Latin American Bible College, (LABI) California
- Motto: Equipping the next generation of Latino leaders.
- Type: Private
- Established: Established in 1926, LABI College is one of the oldest Hispanic Bible Colleges in the country.
- Affiliations: Assemblies of God USA
- President: Dr. Marty Harris
- Faculty: 22
- Administrative staff: 15
- Students: 92
- Location: La Puente, CA, USA 34°1′53″N 117°59′21″W﻿ / ﻿34.03139°N 117.98917°W
- Campus: Urban 3.3 acres (1.3 ha);
- Colors: Maroon Gold
- Mascot: Lion
- Website: www.labi.edu

= Latin American Bible Institute, California =

LABI College, California (Latin American Bible Institute) is private coed Bible college in the Avocado Heights district of La Puente, California. It was founded in 1926. In 1950 the institute moved to its current location in La Puente. LABI College is one of the oldest Hispanic Bible Colleges in the country.

== History ==
LABI College holds a distinct place in history as one of the United States' oldest educational institutions dedicated to serving the Hispanic community. Its origins can be traced back to an important moment on October 1, 1926, when Miss Alice E. Luce, a former Anglican missionary, partnered with Ralph and Richard Williams to establish the Latin American Bible Institute. This endeavor was carried out in collaboration with what was then known as the Glad Tidings Bible Institute.

Miss Luce's unwavering commitment to creating a Bible school specifically tailored to the Hispanic community has been a driving force behind LABI-CA's ongoing success. During a period of remarkable expansion, the institution underwent two relocations. In 1935, it made the transition from San Diego to the neighboring town of La Mesa, California. Subsequently, in 1941, LABI relocated once more, this time to Los Angeles, in response to the growing number of students seeking ministerial training.

With an increasing number of students and limited space, the necessity for more extensive facilities became evident. The institute took action by acquiring land in La Puente, California, which is the current site of its campus. By the year 1950, LABI College proudly celebrated the graduation of its inaugural class at this new location, marking a significant milestone in the institution's history.

== Academic and Accreditation ==
Since 2020, LABI College has been accredited by the Commission on Accreditation of the Association for Biblical Higher Education (ABHE).

Since 2020, LABI College has been authorized by the U.S. Department of Education to offer Federal Financial Aid (Title IV).

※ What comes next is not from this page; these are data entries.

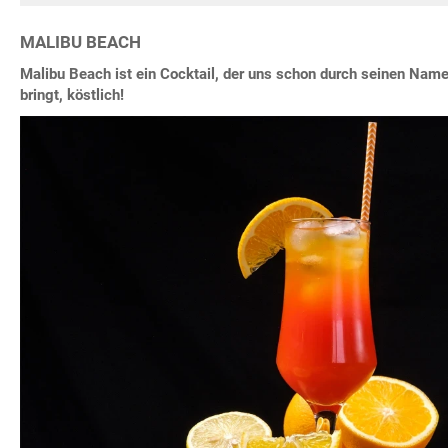
MALIBU BEACH
Malibu Beach ist ein Cocktail, der uns schon durch seinen Na
bringt, köstlich!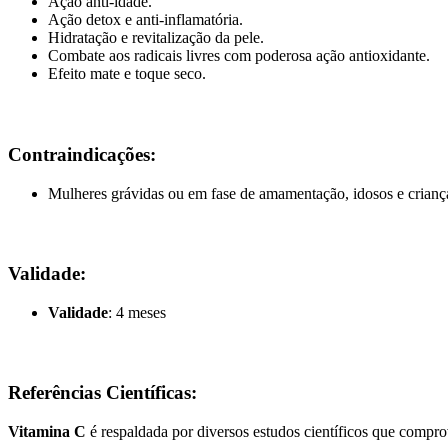
Ação anti-idade.
Ação detox e anti-inflamatória.
Hidratação e revitalização da pele.
Combate aos radicais livres com poderosa ação antioxidante.
Efeito mate e toque seco.
Contraindicações:
Mulheres grávidas ou em fase de amamentação, idosos e crianç
Validade:
Validade
: 4 meses
Referências Científicas:
Vitamina C
é respaldada por diversos estudos científicos que compro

Since 2018, LABI College has approval to operate by the State of California, Bureau of Private Postsecondary Education (BPPE).

The institute was granted an exception to Title IX in 2016 which allows it to legally discriminate against LGBT students for religious reasons. It is ranked among the "Absolute Worst Campuses for LGBTQ Youth" by Campus Pride.

Since 2015, LABI has been fully endorsed by the Alliance of Higher Education. The Alliance is a consortium of accredited bible colleges and universities that are affiliated with the Assemblies of God.

== Organization and Administration ==
Alice E. Luce, LABI College's founder, established the institution. Subsequently, Simon Franco assumed the presidency, becoming the college's first Hispanic president. The administration of LABI College was a collaborative effort involving Alice Luce and H.C. Ball. This is supported by references in two books: Gaston Espinosa's "Latino Pentecostals in America" and Arlene Sanchez Walsh's "Latino Pentecostal Identity." These publications emphasize H.C. Ball's pivotal role in the early development of the Assemblies of God Latino movement and bible schools.

Presidents of LABI College:

Dr. Marty Harris (2014-current)

Dr. John Perea (interim)

Dr. Tommy Casarez (2010-2014)

Dr. Sergio Navarrete  (interim)

Dr. Victor M. Mendez (2006-2009)

Dr. Isaac Canales (2000-2006)

Dr. Simon Melendres (1988-2000)

Dr. David Guajardo (1982-1987)

Dr. Victor De Leon (1980-1982)

Dr. Jesse Miranda (1979-1980)

Dr. Joel Torres (1967-1978)

Dr. Theodore Bueno (1952-1967)

Rev. Simon Franco (1939-1951)

== Centers ==
Dr. Grace Women’s Leadership Institute

Dr. Isaac Canales Preaching Center

Hispanic Institute of Pentecostal Studies

== Campus ==
LABI College is located in La Puente California, located in Los Angeles County.